From the first line to the last, write out the records exactly, leaving out images.
╔══
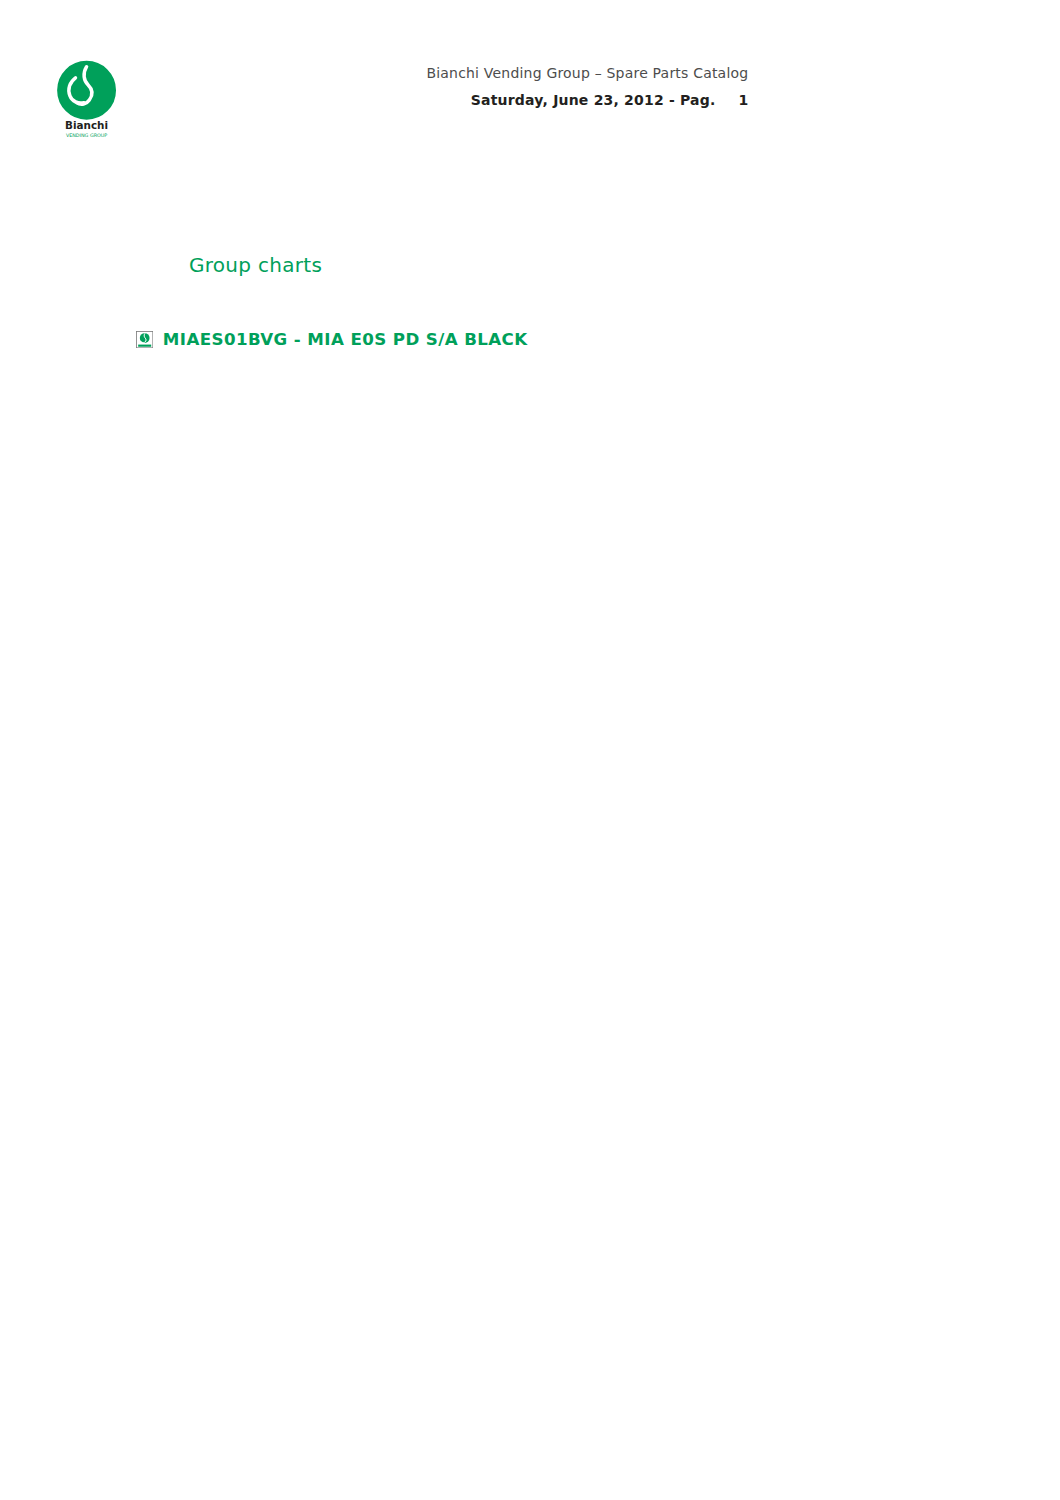Bianchi VENDING GROUP
Bianchi Vending Group – Spare Parts Catalog
Saturday, June 23, 2012 - Pag. 1
Group charts
MIAES01BVG - MIA E0S PD S/A BLACK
╚══
### EXERCISE OUTPUT
Bianchi VENDING GROUP
Bianchi Vending Group – Spare Parts Catalog
Saturday, June 23, 2012 - Pag. 1
Group charts
MIAES01BVG - MIA E0S PD S/A BLACK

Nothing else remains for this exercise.